Odd, I'd think x64 would be the most commonly used architecture. Is this a mistake?

secretvrdev · on Aug 30, 2019

Therefore its called x86-64. It is the "same"

zzzcpan · on Aug 30, 2019

Since the author is in the comments, what are you planning to do about operations: keeping consistent performance while adding/removing/resyncing nodes, rebalancing, dealing with bitrot, disk errors, disk performance issues, filesystem issues, dealing with unstable network performance, etc.? It doesn't look like there is anything to address operations in the code at the moment.

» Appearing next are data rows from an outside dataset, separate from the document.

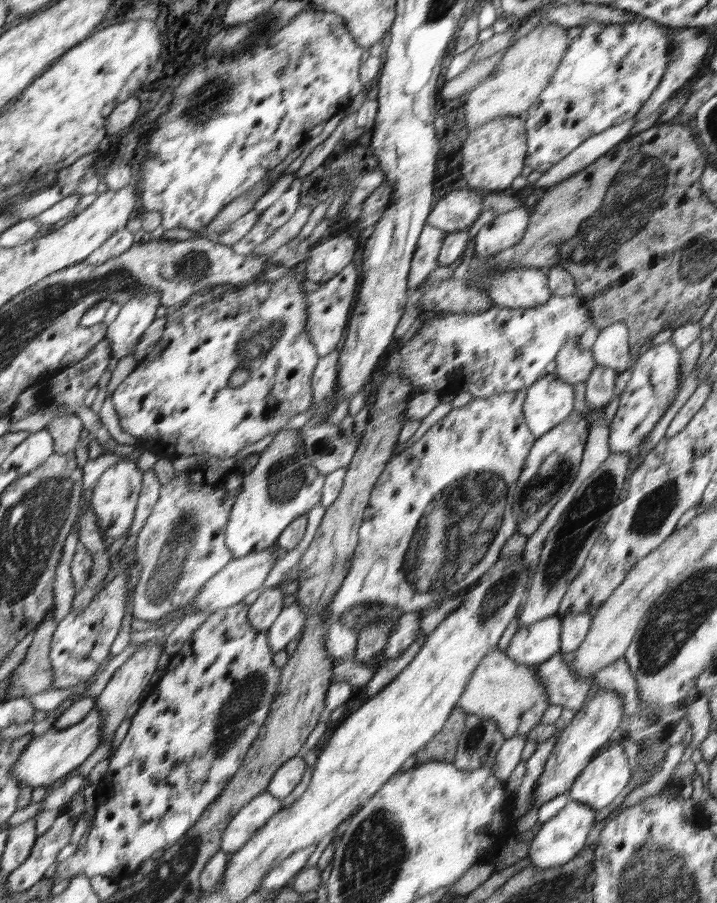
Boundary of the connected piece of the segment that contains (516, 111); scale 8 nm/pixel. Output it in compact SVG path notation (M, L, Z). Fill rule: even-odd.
M555 24L537 26L504 50L504 56L491 72L492 76L467 93L468 98L462 110L467 130L474 130L489 120L526 114L548 86L560 60L564 58L569 48L566 37L569 29Z

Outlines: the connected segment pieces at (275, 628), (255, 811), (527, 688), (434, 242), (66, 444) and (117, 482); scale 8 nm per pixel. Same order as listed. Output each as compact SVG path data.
M298 602L284 607L267 630L269 644L274 652L284 650L290 640L301 636L308 620L309 617L306 616L305 609Z
M268 791L255 796L225 827L220 851L226 854L238 853L283 807L281 799Z
M496 646L477 665L457 707L466 710L467 714L496 721L506 740L517 735L527 740L529 733L542 724L542 716L546 716L546 709L551 705L537 674L538 667L518 664Z
M425 224L425 231L422 232L420 242L417 244L417 251L412 261L410 272L410 289L418 289L428 279L430 273L437 268L438 259L438 230Z
M76 414L54 417L46 427L53 438L53 452L74 452L83 429L82 424L83 421Z
M119 461L107 468L97 480L91 497L91 510L105 538L120 538L133 523L137 500L142 492L146 468L139 468L135 461Z

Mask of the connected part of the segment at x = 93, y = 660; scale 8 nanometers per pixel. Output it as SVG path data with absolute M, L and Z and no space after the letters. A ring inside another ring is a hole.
M120 570L104 589L82 612L70 611L59 623L51 637L49 659L53 672L51 688L60 690L81 684L96 675L96 670L110 653L110 646L120 632L124 620L126 580L128 576Z

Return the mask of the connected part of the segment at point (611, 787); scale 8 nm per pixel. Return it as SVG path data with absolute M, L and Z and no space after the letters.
M618 743L592 761L567 793L570 801L586 803L600 811L626 788L631 770L624 748Z

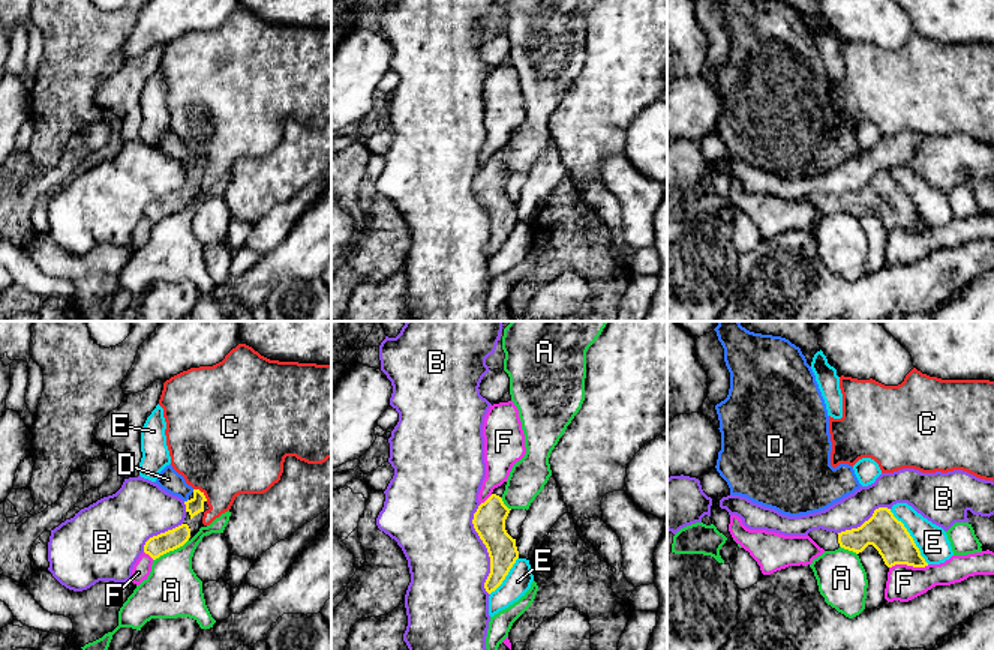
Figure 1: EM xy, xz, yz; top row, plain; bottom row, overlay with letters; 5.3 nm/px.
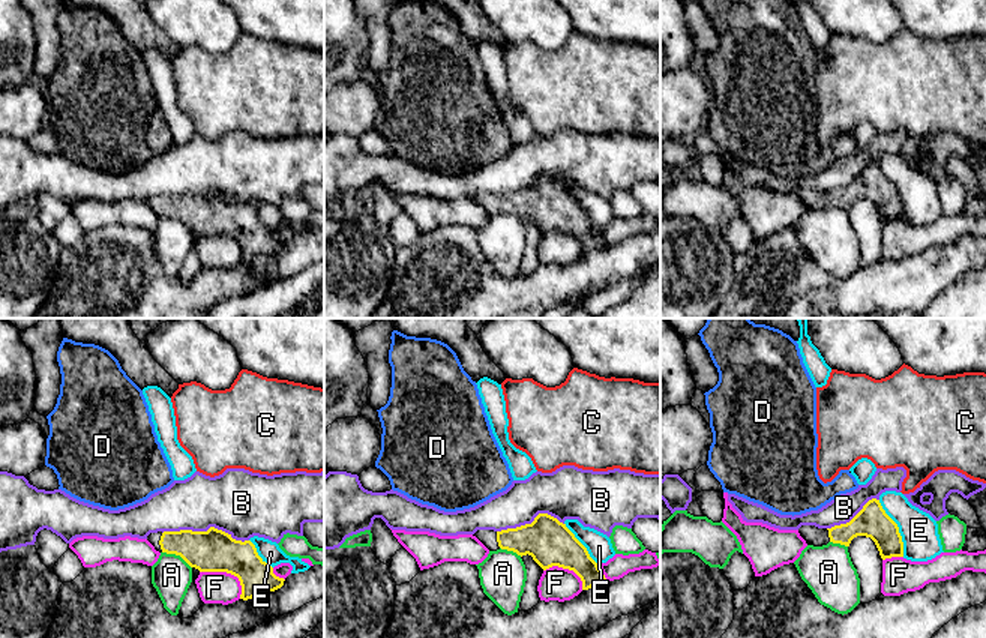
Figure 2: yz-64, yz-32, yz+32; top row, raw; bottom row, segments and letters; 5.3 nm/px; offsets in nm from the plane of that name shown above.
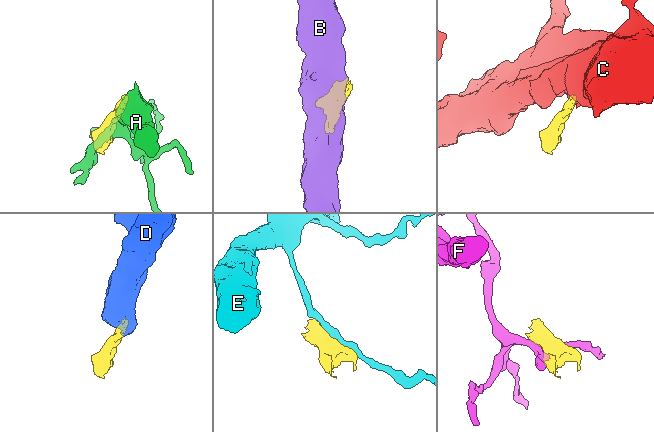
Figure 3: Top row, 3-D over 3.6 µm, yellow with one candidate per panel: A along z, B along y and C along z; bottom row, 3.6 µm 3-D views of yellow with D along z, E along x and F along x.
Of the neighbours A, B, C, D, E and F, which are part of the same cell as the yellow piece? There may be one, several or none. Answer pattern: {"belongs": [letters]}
{"belongs": ["D"]}

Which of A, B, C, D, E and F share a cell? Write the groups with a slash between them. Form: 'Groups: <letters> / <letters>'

mlevental · on Aug 30, 2019

does anyone know a good on disk nosql db like sqlite with python bindings? I know sqllite has a json extension but I don't think you can query

maurodelazeri · on Aug 30, 2019

how is the performance running 3 nodes? how many inserts/reads can be done in average ?

free-ekanayaka · on Aug 30, 2019

Depends on how fast is your disk, what file system and kernel you use, and how low is your network latency. Difficult to predict. But it's basically as fast as it can get given 1) hardware constraints 2) raft consensus.

If you want light-speed insert/delete, you could probably don't use the disk at all: as long as a majority of your nodes don't die, you won't lose any data. You can also go somewhere in between and save to disk only at specific intervals.

zellyn · on Aug 30, 2019

Do all nodes participate as full RAFT nodes? Or can you have read-only nodes?

setr · on Aug 30, 2019

Aren't non-leader RAFT nodes already read-only?

zellyn · on Aug 30, 2019

I guess I meant observer nodes, with read-only DB access.

setr · on Aug 31, 2019

I just mean that RAFT nodes are already read-only for most of their lives — it’s not clear to me why you’d want nodes to be dedicated as read-only; it would only reduce consistency guarantees (and I believe you wouldn’t be avoiding the heartbeat and data consistency network chatter).. I think the leadership functionality comes cheap

zellyn · on Aug 31, 2019

That makes sense. I need to read up on Raft again.

I know Zookeeper, for example, supports observer nodes: essentially a cheaper read-only cache. Chubby at Google had the same thing.